Prof. Alfons Balmann, Direktor des Leibniz-Instituts für Agrarentwicklung in Transformationsökonomien (IAMO), äußerte sich kritisch zur aktuellen agrarpolitischen Ausrichtung. Auf dem diesjährigen Symposium der Rehwinkel-Stiftung hinterfragte er, ob es sinnvoll sei, dass Landwirte weiterhin auf eine Politik setzen, die an bestehenden Strukturen festhält und nur kleine Anpassungen vornimmt. Die Krisen der letzten Jahre, wie der Ukraine-Krieg, seien keine temporären Störungen, sondern hätten langfristige Auswirkungen auf die Weltlage und damit auch auf die Landwirtschaft.
Balmann wies darauf hin, dass die Landwirtschaft häufig darauf bestehe, weiterhin wie bisher gefördert zu werden. Er stellte jedoch die Frage, ob das bisherige Modell der Agrarpolitik und Landwirtschaft überhaupt noch zukunftsfähig sei. Er zeigte sich skeptisch gegenüber den Vorschlägen der Borchert-Kommission und der Zukunftskommission Landwirtschaft, die beide auf traditionelle Lösungen setzen.
Laut Balmann birgt der Versuch der Politik, Probleme durch Regulierung und Subventionen zu lösen, ein hohes Risiko des Scheiterns. Er schlägt stattdessen einen grundlegend anderen Ansatz vor: Geschäftsmodelle sollten hinterfragt und moderne Technologien zur Erreichung politischer Ziele eingesetzt werden. Dies sei jedoch nicht mit kleinen Betrieben von 20, 30 oder 50 Hektar möglich, da die dafür notwendigen Systeme und Investitionen größere Strukturen erfordern. Trotz dieser Notwendigkeit sei es politisch populärer, kleine Betriebe zu unterstützen, was jedoch die Digitalisierung in der Landwirtschaft hemme.

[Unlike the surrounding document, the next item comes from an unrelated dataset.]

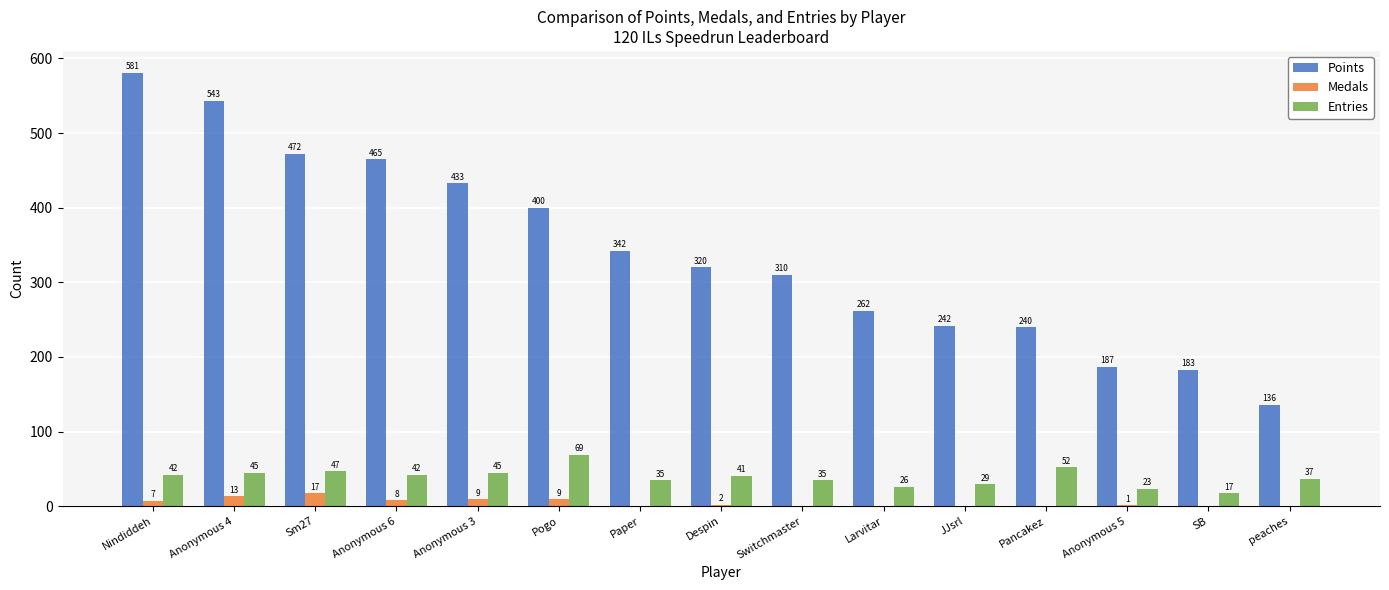

What is the sum of all Medals values?

66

Balmann plädiert dafür, gemeinsam mit der Landwirtschaft klare Ziele zu formulieren. Beispiele könnten das „Farm to Fork“-Konzept oder die Halbierung des chemischen Pflanzenschutzeinsatzes sein. Diese Ziele seien mit der richtigen Technologie erreichbar, sofern die Agrarbetriebe die Möglichkeit erhalten, diese Verfahren anzuwenden.
Derzeit setze die Politik jedoch auf den Erhalt des Status Quo und eine Mikrosteuerung, die in Überreglementierung und Bürokratie ende. In einer so vielfältigen Landwirtschaft könne dies nicht funktionieren und den Strukturwandel nicht aufhalten. Deutschland verschwende dabei erhebliche Mittel und blockiere gleichzeitig notwendige Veränderungsprozesse, die letztlich unausweichlich seien, so Balmann.